Re: [PATCH v5 3/6] x86/sev-es: Split up runtime #VC handler for correct state tracking

From: Peter Zijlstra
Date: Wed Jun 16 2021 - 12:23:07 EST


On Mon, Jun 14, 2021 at 03:53:24PM +0200, Joerg Roedel wrote:

> --- a/arch/x86/entry/entry_64.S
> +++ b/arch/x86/entry/entry_64.S
> @@ -506,7 +506,7 @@ SYM_CODE_START(\asmsym)
>
> movq %rsp, %rdi /* pt_regs pointer */
>
> - call \cfunc
> + call kernel_\cfunc
>
> /*
> * No need to switch back to the IST stack. The current stack is either
> @@ -517,7 +517,7 @@ SYM_CODE_START(\asmsym)
>
> /* Switch to the regular task stack */
> .Lfrom_usermode_switch_stack_\@:
> - idtentry_body safe_stack_\cfunc, has_error_code=1
> + idtentry_body user_\cfunc, has_error_code=1
>
> _ASM_NOKPROBE(\asmsym)
> SYM_CODE_END(\asmsym)

Consistency with idtentry_mce_db would seem to suggest using \cfunc and
noist_\cfunc.

amluto, tglx: do we have strong feelings on consistency?

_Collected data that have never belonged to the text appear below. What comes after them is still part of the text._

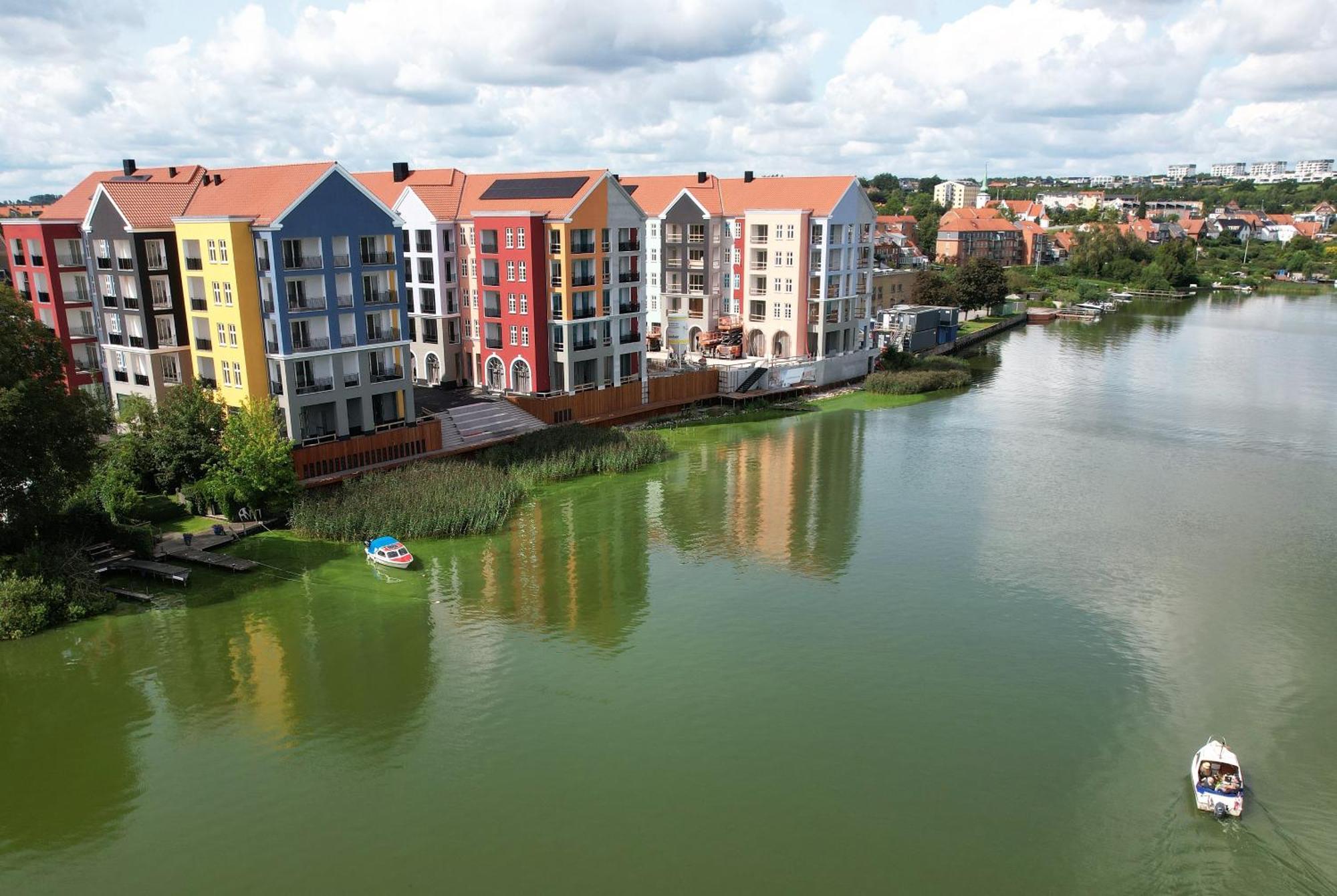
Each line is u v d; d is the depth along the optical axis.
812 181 97.94
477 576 48.47
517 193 77.25
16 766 32.78
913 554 51.47
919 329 115.44
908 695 36.81
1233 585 47.31
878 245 173.00
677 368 90.88
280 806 30.44
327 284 58.16
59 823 29.86
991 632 42.19
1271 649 40.53
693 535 54.59
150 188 62.94
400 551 49.50
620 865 27.47
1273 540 53.47
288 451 54.78
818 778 31.52
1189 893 26.33
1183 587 47.06
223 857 28.19
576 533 54.78
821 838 28.62
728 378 87.06
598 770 32.06
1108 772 31.92
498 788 31.16
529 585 47.31
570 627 42.69
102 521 49.44
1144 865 27.48
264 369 58.19
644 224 80.81
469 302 79.00
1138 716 35.34
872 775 31.70
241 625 42.88
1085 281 194.88
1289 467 68.38
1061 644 41.00
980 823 29.33
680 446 75.06
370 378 61.34
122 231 61.03
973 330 135.88
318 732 34.59
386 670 38.94
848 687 37.41
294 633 42.16
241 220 55.47
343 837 28.95
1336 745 33.44
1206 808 29.69
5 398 40.47
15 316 43.16
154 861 28.03
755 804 30.19
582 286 74.81
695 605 44.97
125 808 30.48
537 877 27.05
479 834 28.95
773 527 55.81
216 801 30.77
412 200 78.06
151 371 62.94
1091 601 45.41
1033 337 137.75
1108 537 54.03
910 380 95.50
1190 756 32.84
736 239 99.56
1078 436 77.69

> +static bool noinstr vc_check_and_handle_db(struct pt_regs *regs, unsigned long error_code)
> +{
> + if (likely(error_code != SVM_EXIT_EXCP_BASE + X86_TRAP_DB))
> + return false;
>
> + vc_handle_trap_db(regs);

It's a bit sad this does user_mode(regs) again.

> +
> + return true;
> +}

Maybe something like:

static __always_inline bool vc_is_db(unsigned long error_code)
{
return error_code == SVM_EXIT_EXCP_BASE + X86_TRAP_DB;
}

> +
> +/*
> + * Runtime #VC exception handler when raised from kernel mode. Runs in NMI mode
> + * and will panic when an error happens.
> + */
> +DEFINE_IDTENTRY_VC_KERNEL(exc_vmm_communication)
> +{
> + irqentry_state_t irq_state;
>
> + /*
> + * With the current implementation it is always possible to switch to a
> + * safe stack because #VC exceptions only happen at known places, like
> + * intercepted instructions or accesses to MMIO areas/IO ports. They can
> + * also happen with code instrumentation when the hypervisor intercepts
> + * #DB, but the critical paths are forbidden to be instrumented, so #DB
> + * exceptions currently also only happen in safe places.
> + *
> + * But keep this here in case the noinstr annotations are violated due
> + * to bug elsewhere.
> + */
> + if (unlikely(on_vc_fallback_stack(regs))) {
> + instrumentation_begin();
> + panic("Can't handle #VC exception from unsupported context\n");
> + instrumentation_end();
> + }
> +
> + /*
> + * Handle #DB before calling into !noinstr code to avoid recursive #DB.
> + */
> + if (vc_check_and_handle_db(regs, error_code))
> + return;

if (vc_is_db(error_core)) {
exc_debug(regs);
return;
}

> +
> + irq_state = irqentry_nmi_enter(regs);
> +
> + instrumentation_begin();
> +
> + if (!vc_raw_handle_exception(regs, error_code)) {
> /* Show some debug info */
> show_regs(regs);
>
> @@ -1443,23 +1448,38 @@ DEFINE_IDTENTRY_VC_SAFE_STACK(exc_vmm_communication)
> panic("Returned from Terminate-Request to Hypervisor\n");
> }
>
> + instrumentation_end();
> + irqentry_nmi_exit(regs, irq_state);
> }
>
> +/*
> + * Runtime #VC exception handler when raised from user mode. Runs in IRQ mode
> + * and will kill the current task with SIGBUS when an error happens.
> + */
> +DEFINE_IDTENTRY_VC_USER(exc_vmm_communication)
> {
> + irqentry_state_t irq_state;
> +
> + /*
> + * Handle #DB before calling into !noinstr code to avoid recursive #DB.
> + */
> + if (vc_check_and_handle_db(regs, error_code))
> + return;

if (vs_is_db(error_code)) {
noist_exc_debug(regs);
return;
}

> +
> + irq_state = irqentry_enter(regs);
> instrumentation_begin();
>
> + if (!vc_raw_handle_exception(regs, error_code)) {
> + /*
> + * Do not kill the machine if user-space triggered the
> + * exception. Send SIGBUS instead and let user-space deal with
> + * it.
> + */
> + force_sig_fault(SIGBUS, BUS_OBJERR, (void __user *)0);
> + }
> +
> + instrumentation_end();
> + irqentry_exit(regs, irq_state);
> }

Other than that, this seems *much* nicer. Thanks!